Julian Assange has said his work ‘will not be cowed’, promising that WikiLeaks will release a million more documents in 2013.
In a speech from a balcony at the Ecuadorean Embassy in London, he said the files to be published in 2013 would affect ‘every country in this world’.
It is six months since he sought asylum to avoid extradition to Sweden over sexual assault claims, which he has denied.
He fears being sent to the US and being punished for leaking diplomatic files, a report said.
According to the report, a crowd of some 80 supporters gathered outside the building in Knightsbridge to listen to the 41-year-old Australian, whose website has published a number of leaked cables embarrassing many countries.
In his statement, Assange said the US Pentagon had recently described the existence of Wikileaks as an ‘ongoing crime’, the report said.
"While that remains the case and while my government will not defend the journalism and publishing of Wikileaks, I must remain here,” addressing supporters, some of whom carried candles, he said.

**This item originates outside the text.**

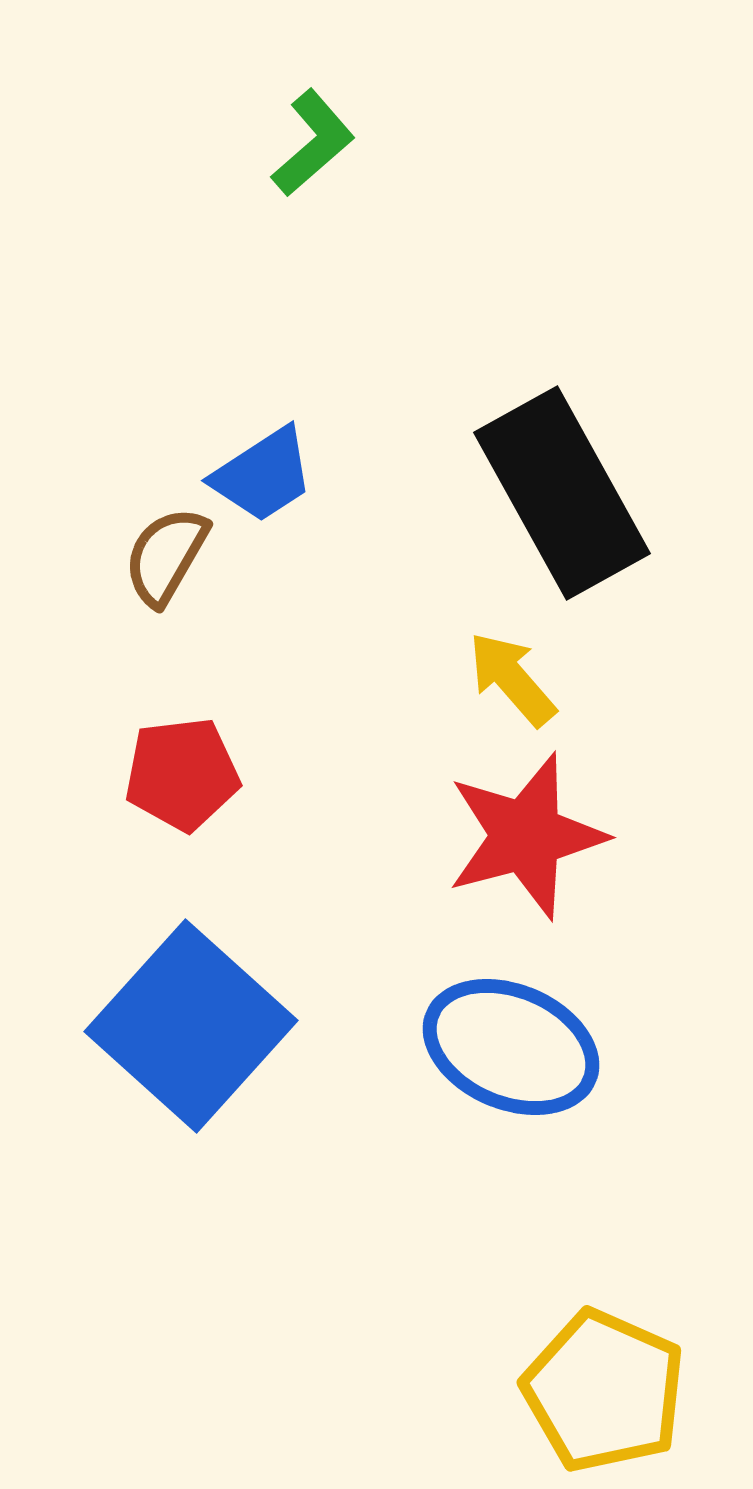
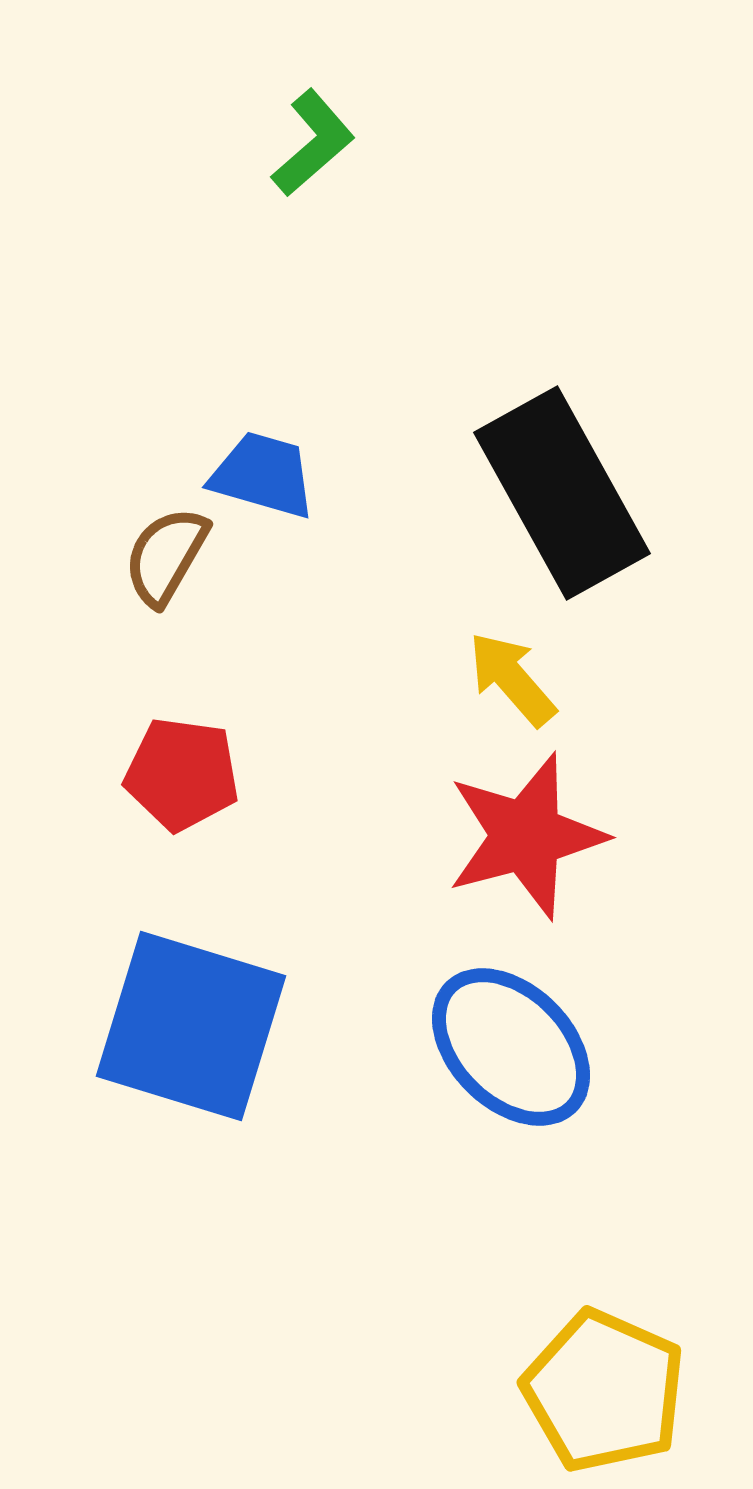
blue trapezoid: rotated 131 degrees counterclockwise
red pentagon: rotated 15 degrees clockwise
blue square: rotated 25 degrees counterclockwise
blue ellipse: rotated 22 degrees clockwise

"However, the door is open, and the door has always been open, for anyone who wishes to use standard procedures to speak to me or guarantee my safe passage," he added.
He also said 2012 had been a ‘huge year’ for the organisation.
During the speech, Assange saluted journalists who reported arrests around the world.
"It is from the revelation of the truth that all else follows... our civilisation is only as strong as its ideas are true," he added.